T= 3⋅Vs​⋅Ef/ ωs ⋅Xs ⋅sin(δ)

Where

• T = Torque produced by the motor (Newton-meters, Nm)
• Stator Voltage (Vs​): This is the voltage applied to the stator winding.
• Induced EMF (Ef​): The voltage induced in the stator due to the rotating magnetic field created by the rotor.
• Synchronous Speed (ωs​): The speed at which the motor's magnetic field rotates, which is constant for a given frequency.
• Synchronous Reactance (Xs​): The opposition offered by the inductance of the motor to the flow of alternating current.
• Load Angle (δ): The phase difference between the stator voltage and the induced EMF. This angle plays a critical role in determining the torque.

The above graph shows torque is directly proportional to the sine of the load angle {sin⁡(δ)} This means that the torque increases with the load angle until δ reaches 90 degrees. Beyond this point, the torque decreases.

The maximum torque occurs when δ =90∘ known as the pull-out torque. This equation is vital for analysing the performance of synchronous motors under various load conditions.

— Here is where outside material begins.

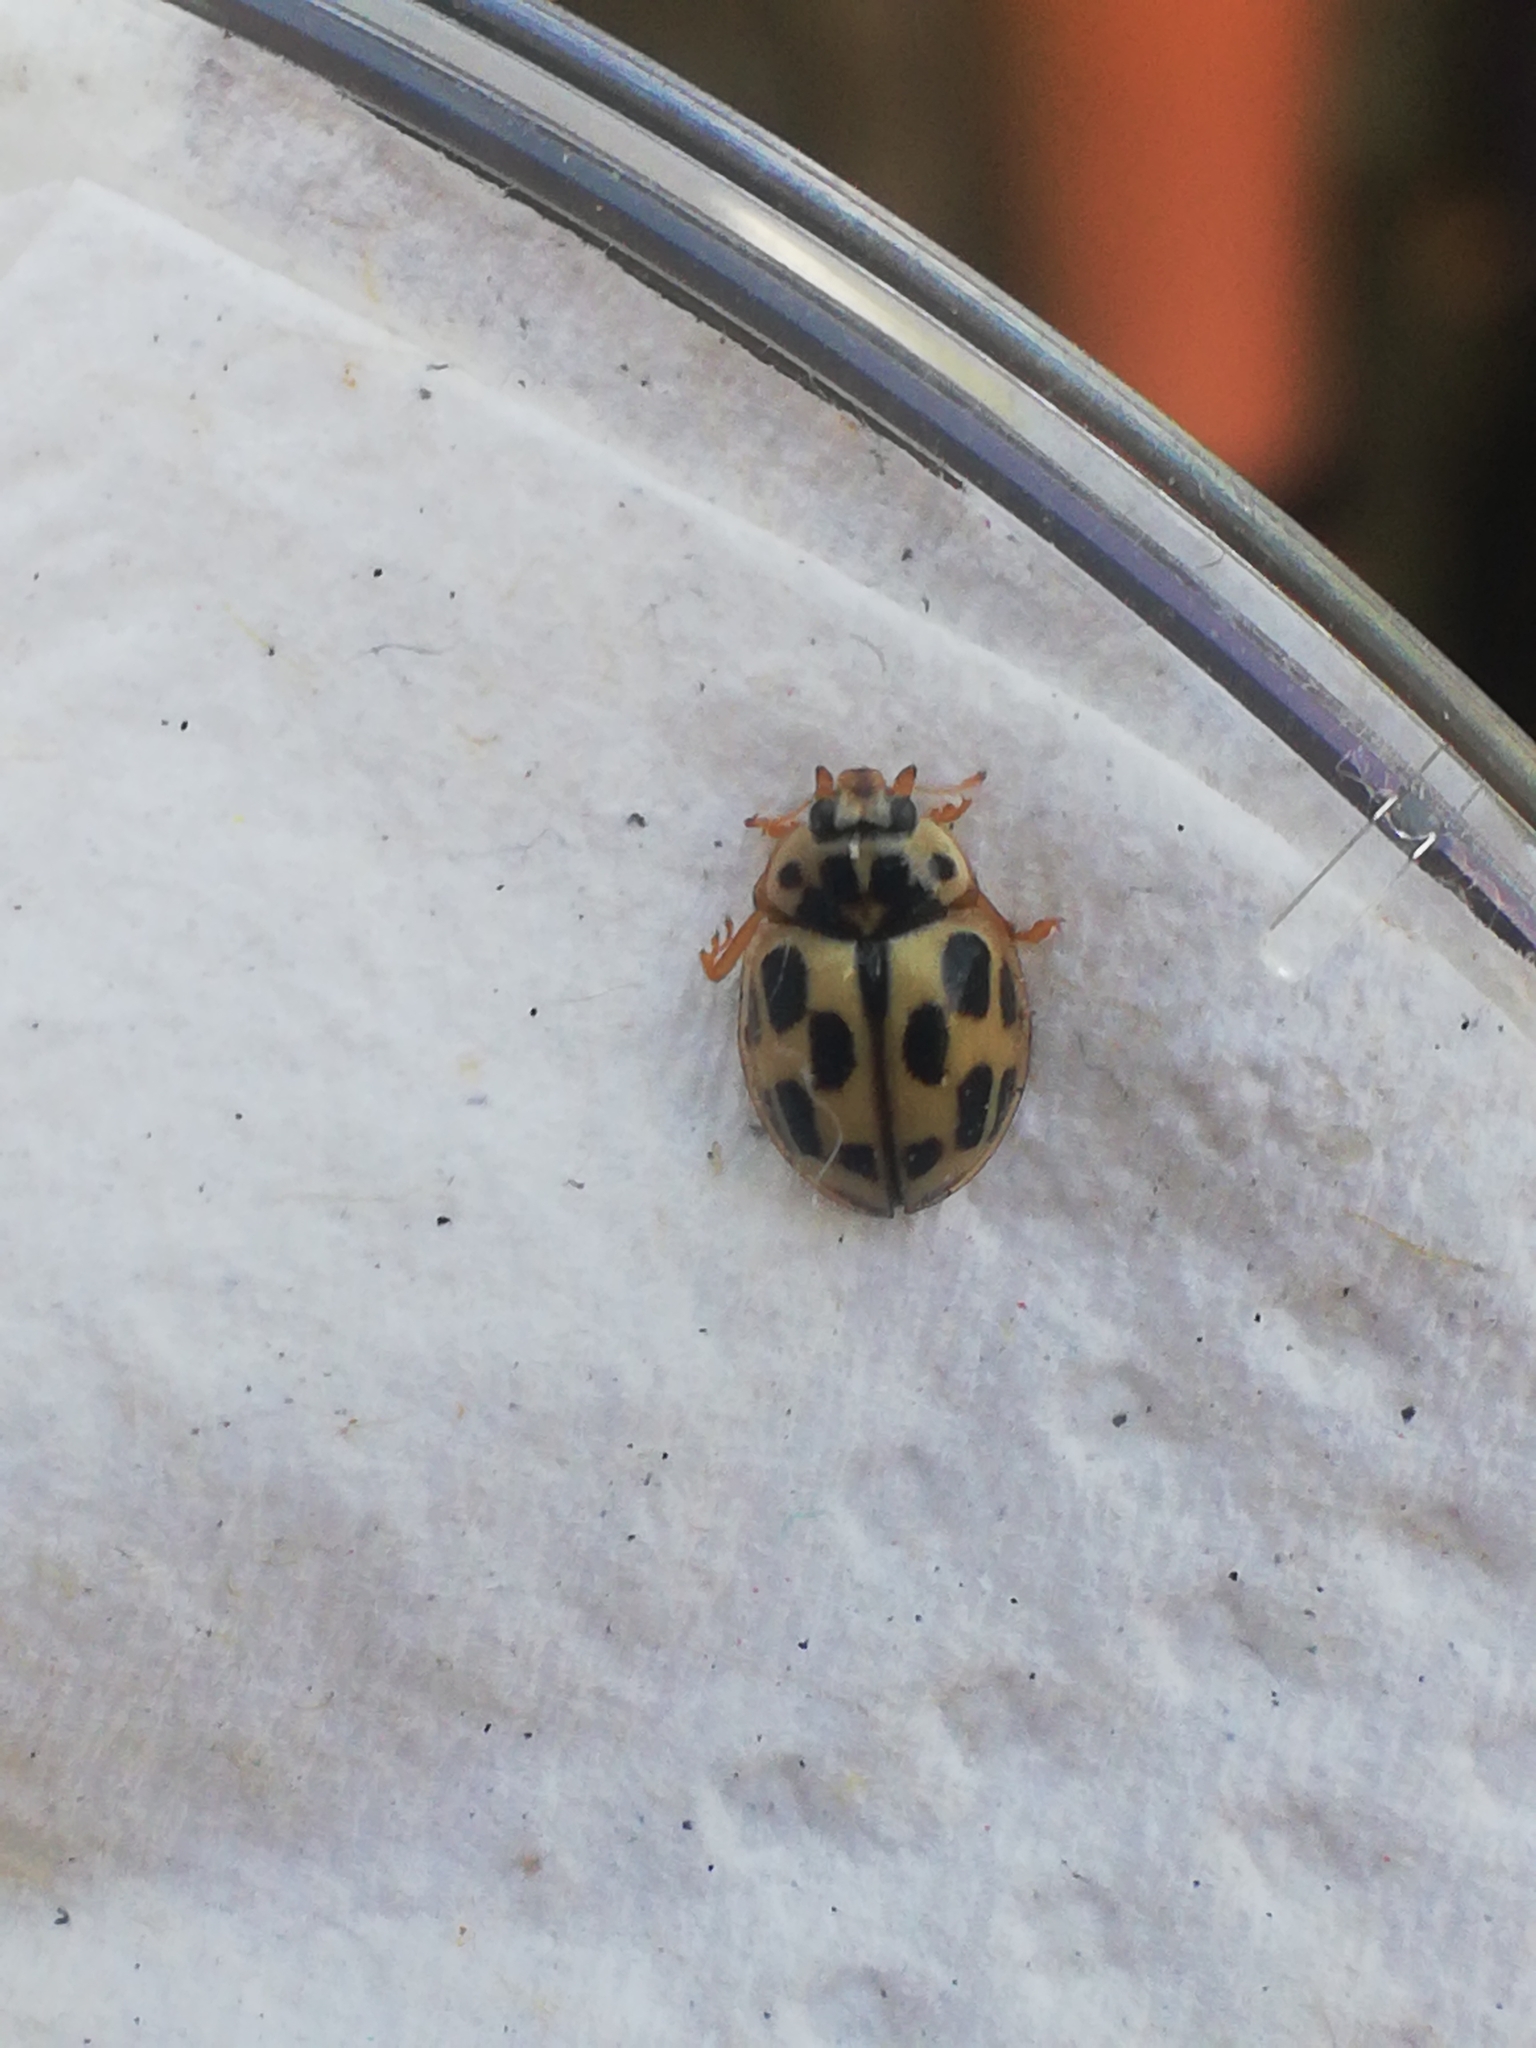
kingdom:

Pull Out Torque in Synchronous Motor

Pull-out torque is an important parameter in the working of a synchronous motor. It represents the maximum amount of torque a synchronous motor can handle while maintaining its synchronous speed. If the load exceeds the pull-out torque, the synchronous motor will lose its synchronism. It means the rotor will no longer rotate at synchronous speed leading to a sudden stop or decrease in the performance of the synchronous motor. 

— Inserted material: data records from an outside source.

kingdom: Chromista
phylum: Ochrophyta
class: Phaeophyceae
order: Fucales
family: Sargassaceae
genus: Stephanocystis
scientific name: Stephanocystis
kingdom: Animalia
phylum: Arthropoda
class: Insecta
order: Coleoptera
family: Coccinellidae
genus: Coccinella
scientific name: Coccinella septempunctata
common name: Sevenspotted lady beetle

The above graph shows the Pull-Out Torque Curve of a synchronous motor. The torque increases as the rotor angle increases, reaching a maximum (pull-out torque) at 90 degrees, after which the torque sharply drops.

This curve visually represents the sinusoidal relationship between the rotor angle and torque, with the peak indicating the maximum torque the motor can sustain before losing synchronism.

This characteristic of a synchronous motor is important in applications where the motor is subject to sudden changes in load. One must ensure that the synchronous motor’s pull-out torque is sufficient to handle such variations without losing synchronism. The pull-out torque is typically two to three times the rated torque of the motor, providing a safety margin to handle unexpected loads.

Starting Torque of Synchronous Motor

One of the common challenges with synchronous motors is the lack of starting torque. At no load condition, the rotor of the synchronous motor is not yet aligned with the rotating magnetic field of the stator. It means there is no torque produced. Unlike induction motors that can produce torque from zero, synchronous motors require external means to start. There are several methods to start a synchronous motor. Some methods are:

• Using an Auxiliary Motor

An auxiliary motor is used to bring the synchronous motor up to its synchronous speed. It is the point at which the rotor can lock itself with the synchronism of the stator’s magnetic field. 

• Damper Windings

Some synchronous consists of damper windings which produce starting torque by inducing currents in the rotor. Once the motor reaches the synchronous speed, the damper winding will reduce its effect, and the motor start operating at synchronous speed.  

• VFD (Variable Frequency Drive)

A Variable Frequency Drive (VFD) is an electronic device that controls the speed and torque of synchronous motors by adjusting the input frequency and voltage. It improves energy efficiency and provides precise motor control in various applications.

VFD gradually increases the frequency of the supply voltage and allows the synchronous motor to start smoothly and reach its synchronous speed without losing its synchronism. 

Also Read

Why Synchronous Motor is not Self-Starting

Conclusion

Synchronous motors are essential in applications requiring precise and consistent speed control. Understanding the torque characteristics of these motors, including the torque equation, pull-out torque, and starting torque, is vital for their efficient and reliable operation. 

By considering these factors, one can select and design synchronous motor systems that meet the specific demands of various industrial processes, ensuring optimal performance and longevity.